● **What you have to do**: From the text about the frozen embryos, pull out word for word the part that opens with the words containing "You can read" and closes with "reproduction can get.".

● **Page extract**:
----------
February 9, 2012

Doctor Who Adopted Thousands of Abandoned Embryos

This was an exceptionally interesting article for me as it hits so close to home. My beautiful twin girls were conceived (after many years of trying) through IVF and as it turns out we still have four embryos frozen. Every year I get a letter asking me if I want to continue storing my embryos and reminding me of my options if I choose not to continue with storage.And so far each year we have chosen to continue storing them, the thought of anything else makes me feel nauseous.I think that we will more than likely have some of our frozen embryos implanted as we would like 1 more child but chances are good that if we are again successful the second time around, 2 or 3 of the remaining embryos will not be used and we will one day have to make a decision as to what to do with them. Infertility treatment is an emotionally and financially draining process, and it’s difficult to just let go of something that you worked so long and hard to make.

You can read the full article here.

Life on Ice
In 1995, a California doctor took responsibility for thousands of unwanted embryos. He’s still figuring out what to do with them.
Police cruisers typically escort heads of state, but on a November morning in 1995, the VIP heading down California’s Highway 405 was an ordinary-looking moving truck. It was, however, carrying some particularly fragile cargo: several metal tanks, each just larger than a beer keg, containing a total of roughly 2,000 frozen human embryos. They were being transported from a scandal-plagued IVF clinic in Laguna Hills, Calif., to their new adoptive home in Newport Beach. Today, many still remain there, unclaimed. The embryos’ unusual journey illustrates just how complicated the business of assisted reproduction can get.
The story starts at Saddleback Memorial Hospital in Laguna Hills. The fertility clinic there had been shuttered earlier in 1995, when an investigation found that its doctors had mixed up embryos and impregnated women with eggs that weren’t theirs. As many as 300 patients were thought to have been involved, and at least three cases had surfaced in which women had unwittingly given birth to children not theirs. The clinic’s top doctors, Ricardo Asch and Jose Balmaceda, had fled the county. Thousands of unused or extra embryos were left behind, and because the clinic was run by the University of California, Irvine, they were in the custody of the state.
Officials asked several nearby fertility clinics to take the orphan embryos, but initially no one was willing; most clinic doctors preferred to stay clear of the scandal’s taint. Dr. Robert Anderson felt differently. “To me, it seemed unfair to the couples,” he says. Anderson agreed to house the frozen embryos at the clinic he’d opened three years earlier in Newport Beach, the Southern California Center for Reproductive Medicine. “I thought it was the right thing to do,” he says with more than a hint of resignation. “I actually thought I was doing a good thing.”
Anderson signed a contract laying out how he would take care of the embryos and releasing him from any liability related to their origins. He didn’t ask for payment, and he never suspected he’d be taking care of some of the embryos nearly 15 years later.
----------
● **Records supplied**:
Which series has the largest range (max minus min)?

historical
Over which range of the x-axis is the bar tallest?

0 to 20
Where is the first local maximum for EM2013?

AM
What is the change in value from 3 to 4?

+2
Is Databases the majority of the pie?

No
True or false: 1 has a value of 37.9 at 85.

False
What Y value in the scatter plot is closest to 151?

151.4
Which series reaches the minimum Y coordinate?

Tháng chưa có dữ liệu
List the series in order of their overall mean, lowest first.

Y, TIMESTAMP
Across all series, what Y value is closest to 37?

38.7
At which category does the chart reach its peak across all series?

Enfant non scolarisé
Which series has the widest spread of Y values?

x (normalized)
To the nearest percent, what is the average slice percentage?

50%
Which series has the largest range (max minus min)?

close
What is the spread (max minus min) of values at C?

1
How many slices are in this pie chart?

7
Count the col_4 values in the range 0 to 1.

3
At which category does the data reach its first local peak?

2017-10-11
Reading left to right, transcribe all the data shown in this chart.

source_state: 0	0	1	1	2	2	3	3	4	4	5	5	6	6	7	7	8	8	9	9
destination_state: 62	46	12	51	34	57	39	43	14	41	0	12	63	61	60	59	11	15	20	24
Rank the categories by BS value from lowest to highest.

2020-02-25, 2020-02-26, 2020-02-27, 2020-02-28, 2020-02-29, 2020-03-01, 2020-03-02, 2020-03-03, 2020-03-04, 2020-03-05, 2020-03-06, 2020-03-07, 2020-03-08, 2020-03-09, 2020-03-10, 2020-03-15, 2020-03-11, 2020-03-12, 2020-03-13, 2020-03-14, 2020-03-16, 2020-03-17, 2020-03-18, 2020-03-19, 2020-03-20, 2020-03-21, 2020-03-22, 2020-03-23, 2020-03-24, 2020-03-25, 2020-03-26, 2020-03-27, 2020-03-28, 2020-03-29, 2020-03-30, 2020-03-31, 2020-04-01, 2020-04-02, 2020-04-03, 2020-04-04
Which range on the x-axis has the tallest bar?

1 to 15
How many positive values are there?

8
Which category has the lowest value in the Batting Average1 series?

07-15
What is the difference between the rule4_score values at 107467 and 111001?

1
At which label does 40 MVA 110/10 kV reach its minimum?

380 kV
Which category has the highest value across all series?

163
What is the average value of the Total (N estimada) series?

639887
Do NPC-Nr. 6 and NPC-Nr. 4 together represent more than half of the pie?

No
----------
● **Expected answer**:
You can read the full article here.

Life on Ice
In 1995, a California doctor took responsibility for thousands of unwanted embryos. He’s still figuring out what to do with them.
Police cruisers typically escort heads of state, but on a November morning in 1995, the VIP heading down California’s Highway 405 was an ordinary-looking moving truck. It was, however, carrying some particularly fragile cargo: several metal tanks, each just larger than a beer keg, containing a total of roughly 2,000 frozen human embryos. They were being transported from a scandal-plagued IVF clinic in Laguna Hills, Calif., to their new adoptive home in Newport Beach. Today, many still remain there, unclaimed. The embryos’ unusual journey illustrates just how complicated the business of assisted reproduction can get.